■ REQUEST 1
Copy out the rows word for word, beginning with the line containing "МИНИСТЕРСТВО ИНОСТРАННЫХ" and continuing through the last line of the rows. Omit the pictures.
[Opening SOURCE PASSAGE section]
The Cosmic Illuminations III
Our final installment about the hermetic principles includes five additional principles our order has integrated. Now, there are twelve.
Thank you for bearing with me during this series. I know it has not been easy—abstract and conceptual rather than concrete and straightforward. I appreciate readers who have made the effort, and I hope you don’t perceive this as too self-indulgent. I permitted myself to take you into some theoretical depths. Ultimately, though, you have to agree to come along.
Ontoepistemology is a big word. But being (ontos) and knowing (episteme) are inseparable—not just in the I-think-therefore-I-am sense. We are entities whose knowledge arises not from being disembodied observers of an external reality, but rather from knowing as a complex feature of existence itself.
Because there is no ‘view from nowhere,’ at least for us, every human act of knowing is situated. That is to say, it happens from within a particular form of being, which is always connected to the totality of being, which is the All.
[Closing SOURCE PASSAGE section]
[Opening THE DATA section]
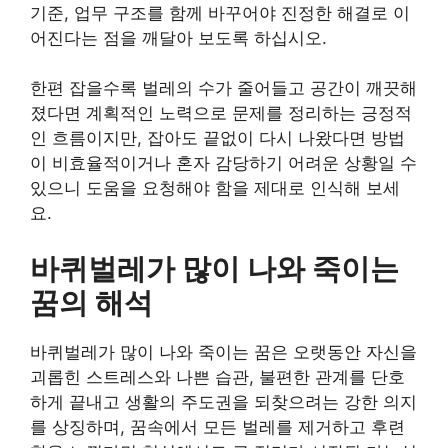
기준, 업무 구조를 함께 바꾸어야 진정한 해결로 이
어진다는 점을 깨달아 보도록 하십시오.
한편 잡을수록 벌레의 수가 줄어들고 공간이 깨끗해
졌다면 계획적인 노력으로 문제를 정리하는 긍정적
인 흐름이지만, 잡아도 끝없이 다시 나왔다면 방법
이 비효율적이거나 혼자 감당하기 어려운 상황일 수
있으니 도움을 요청해야 함을 제대로 인식해 보세
요.
바퀴벌레가 많이 나와 죽이는
꿈의 해석
바퀴벌레가 많이 나와 죽이는 꿈은 오랫동안 자신을
괴롭힌 스트레스와 나쁜 습관, 불편한 관계를 단호
하게 끝내고 생활의 주도권을 되찾으려는 강한 의지
를 상징하며, 꿈속에서 모든 벌레를 제거하고 후련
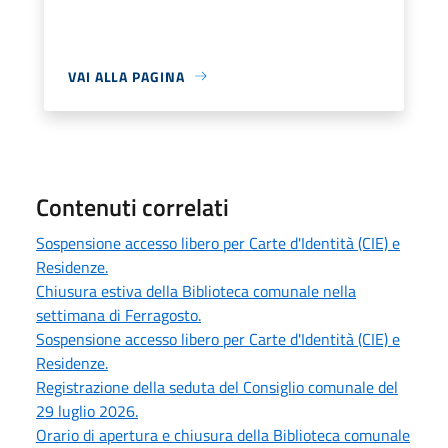
VAI ALLA PAGINA
Contenuti correlati
Sospensione accesso libero per Carte d'Identità (CIE) e
Residenze.
Chiusura estiva della Biblioteca comunale nella
settimana di Ferragosto.
Sospensione accesso libero per Carte d'Identità (CIE) e
Residenze.
Registrazione della seduta del Consiglio comunale del
29 luglio 2026.
Orario di apertura e chiusura della Biblioteca comunale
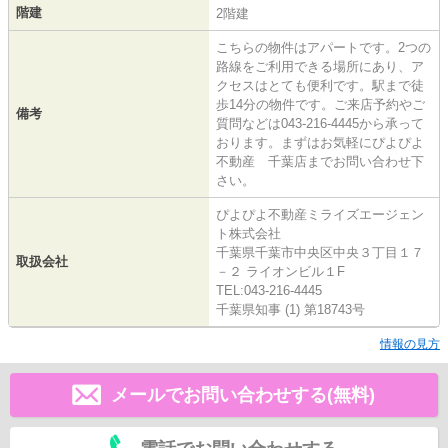
階建
2階建
こちらの物件はアパートです。2つの
路線をご利用できる場所にあり、ア
クセスはとても便利です。駅まで徒
歩14分の物件です。ご来店予約やご
備考
質問などは043-216-4445から承って
おります。まずはお気軽にぴよぴよ
不動産 千葉店までお問い合わせ下
さい。
ぴよぴよ不動産ミライズエージェン
ト株式会社
千葉県千葉市中央区中央３丁目１７
取扱会社
－２ ライオンビル１F
TEL:043-216-4445
千葉県知事 (1) 第18743号
情報の見方
メールでお問い合わせする(無料)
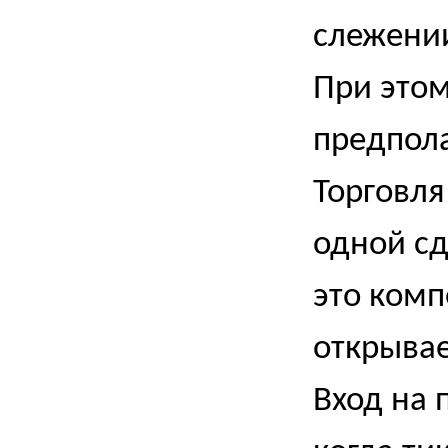
слежении
При этом
предпола
Торговля
одной сд
это комп
открыва
Вход на 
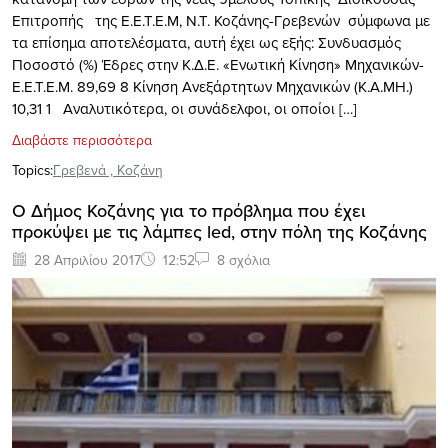
Επιτροπής της Ε.Ε.Τ.Ε.Μ, Ν.Τ. Κοζάνης-Γρεβενών σύμφωνα με
τα επίσημα αποτελέσματα, αυτή έχει ως εξής: Συνδυασμός
Ποσοστό (%) Έδρες στην Κ.Δ.Ε. «Ενωτική Κίνηση» Μηχανικών-
Ε.Ε.Τ.Ε.Μ. 89,69 8 Κίνηση Ανεξάρτητων Μηχανικών (Κ.Α.ΜΗ.)
10,31 1 Αναλυτικότερα, οι συνάδελφοι, οι οποίοι […]
Διαβάστε περισσότερα
Topics:
Γρεβενά
,
Κοζάνη
O Δήμος Κοζάνης για το πρόβλημα που έχει
προκύψει με τις λάμπες led, στην πόλη της Κοζάνης
28 Απριλίου 2017
12:52
8 σχόλια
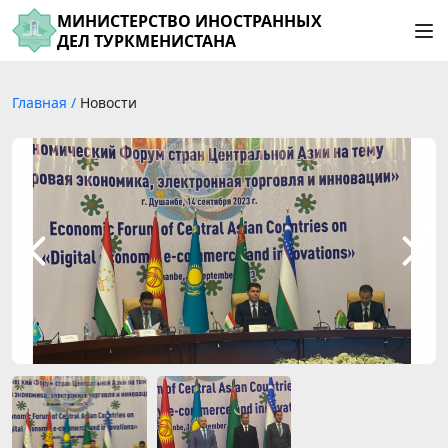
МИНИСТЕРСТВО ИНОСТРАННЫХ
ДЕЛ ТУРКМЕНИСТАНА
Главная
/
Новости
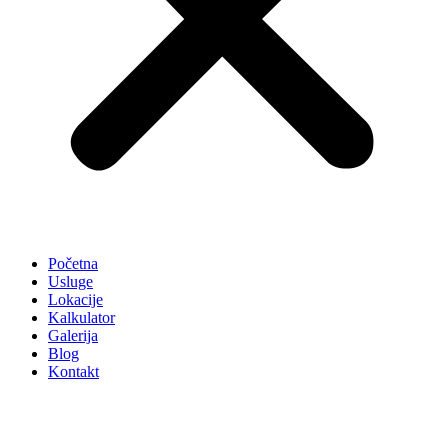
Početna
Usluge
Lokacije
Kalkulator
Galerija
Blog
Kontakt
[Closing THE DATA section]
■ REQUEST 2
In the passage on the hermetic principles, what reason is given for every human act of knowing being situated?

■ RESULT 1
МИНИСТЕРСТВО ИНОСТРАННЫХ
ДЕЛ ТУРКМЕНИСТАНА
Главная
/
Новости
Početna
Usluge
Lokacije
Kalkulator
Galerija
Blog
Kontakt

■ RESULT 2
Every human act of knowing is situated because there is no "view from nowhere," at least for us. Knowing always happens from within a particular form of being, which is connected to the totality of being, the All.